By 08:00 all the laborers have gone through, and only relatives of prisoners wait under the canopy. Four buses wait for them.
On Route 60 there are many heavy trucks traveling in both directions. The army's presence isn't felt today, nor are civilians seen on the roads.
On the hills to the right of the road at the entrance to Kiryat Arba, the "Mitzpeh Avichai" outpost appears to be growing and developing: another yellow pre-fab, and still another.
We wonder whether the settlements summer camp is still going on?!
The city gradually awakens. Almost no pedestrians. The settlers hurry by in their cars, as usual. Naha"l soldiers are stationed at all the checkpoints but aren't detaining anyone. Nor do Border Police soldiers at Curve 160 and the Cave of the Patriarchs checkpoint harass anyone at this hour. The impression is that "everything's ok."
The Jabber family
M., our driver, tells us he heard that one of the family's youths was arrested yesterday. We decided to visit them again.
The last remaining field of squash is still green and full of produce (I bought a crate).
Yasser and Yusri, Atta's brothers, greet us happily. It's important to them to see that someone cares about them. They say that yesterday (Monday), Civil Administration staff came again to destroy, dismantle and remove the irrigation lines. They showed up at 06:30 in the morning to their cousin's field; he lives on the other side of Route 60.
He went out when all the other family members were still asleep, preferring not to wake them. He asked them to remove everything quietly, not to wake anyone, nor frighten the children who were still traumatized by the events of recent weeks. "Shut up and get outta' here," our "stalwart lads" yelled at him. Since the silence had been broken, everyone began to get up; the children came out of the house and threw rocks.
Wadiya Badran Jabber, aged 16, jumped in fright from his bed and ran to see what was happening. Because he dared to run toward them, he was arrested by the soldiers on guard duty who beat him until he bled and took him away. His uncle, who tried to protest the arrest, was also taken. While they were being dragged to the jeep, the uncle's 3 year old son ran after him crying bitterlyu, "Baba, baba..."
A brave soldier from the Israel Defense Forces grabbed the child and tossed him aside as if he were "a bag of garbage," so he wouldn't get in the way. A man trying to work his land is on his way to jail, his baby's sobs echoing in his ears.
Wadiya called his father in the evening from the Etzion DCO. He said that from Wednesday he'll be at the Ofer base, where he'll be tried.
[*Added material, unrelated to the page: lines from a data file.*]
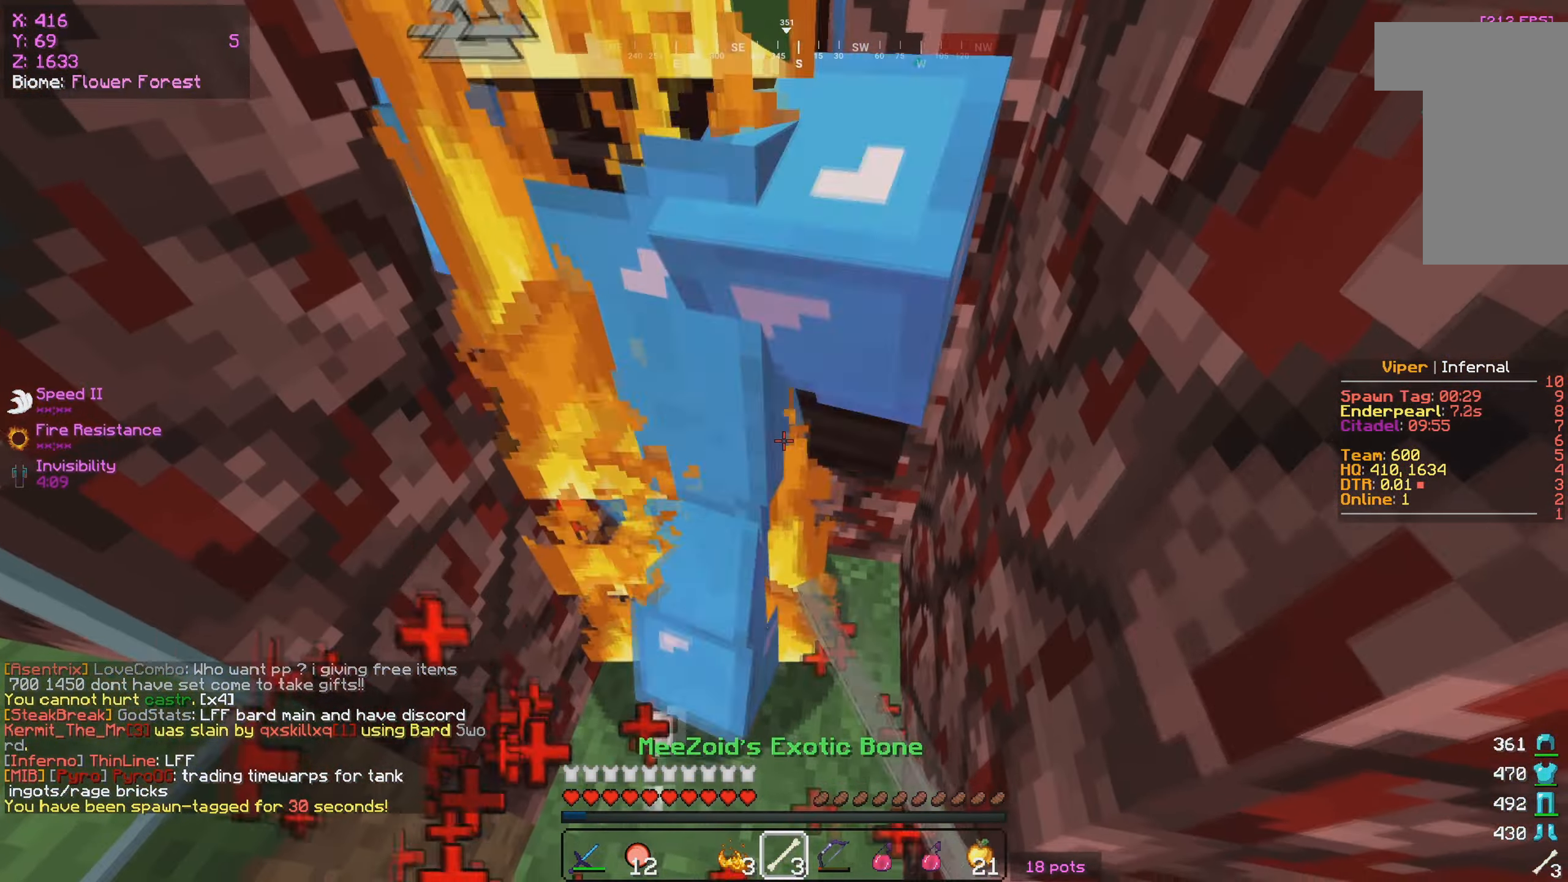
{"keys": [], "mouse": [], "events": [[267, "a", "down"], [267, "mouse_left", "up"], [267, "s", "up"], [350, "a", "up"]]}
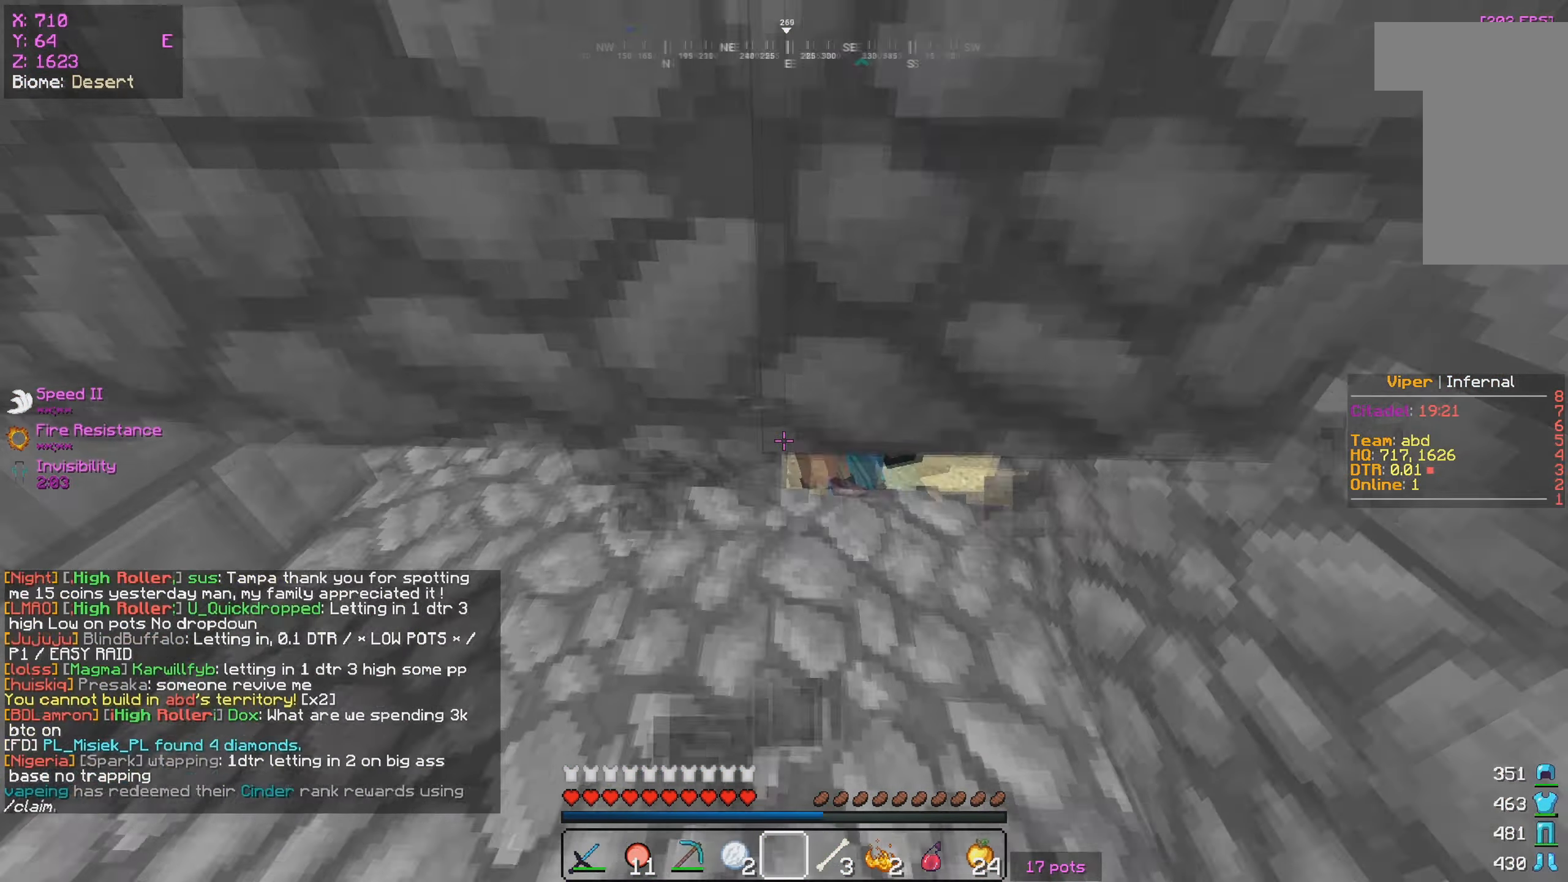
{"keys": [], "mouse": [], "events": []}
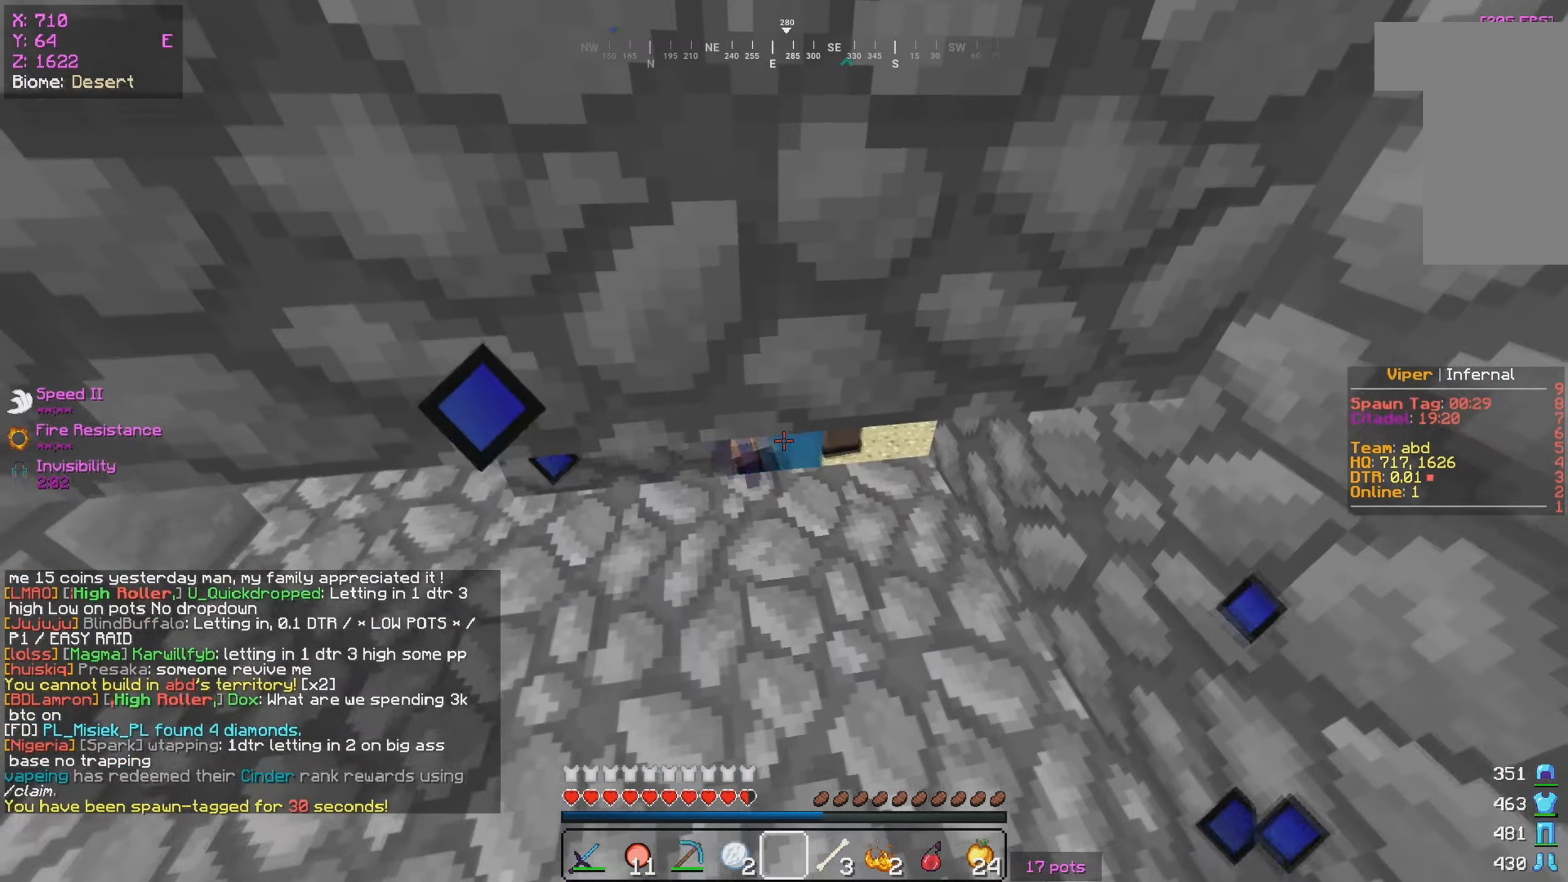
{"keys": [], "mouse": [], "events": [[300, "mouse_right", "down"], [450, "mouse_right", "up"]]}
In addition to all those troubles, the family members report that the army shows up at different times for surprise visits to see whether they're still irrigating. It could be late at night, in the afternoon or early in the morning.
Their freedom of movement, and that of their neighbors, has also suddenly become more restricted in recent days. They usually entered and left Hebron on foot through an opening that had been left at the southern entrance to Kiryat Arba. Entry to vehicles there has been blocked for some time by a yellow gate. Now the path has been blocked with heavy boulders. On Monday night, their neighbor tried to return home. Kiryat Arba security guards refused to allow him through. "Go around," they said. "Around" means to walk one hour towards Beni Na'im, instead of ten minutes this way.
"Why? What for?"
"Because." That's the answer
His appeals and pleas didn't help.
"It's nine at night," he said.
"Just this one time. From tomorrow I won't come through here any more."
The police and the army personnel who arrived also couldn't let the farmer return to his home adjacent to the gate. He was forced to make an hour-long trip on foot.
Now they're even forbidden to ride a donkey. That's also a dangerous vehicle. And the settlers are those who decide.
We can definitely see how the lives of all the farmers living in the valley next to Kiryat Arba are being increasingly restricted, in order to control them and take over their lands.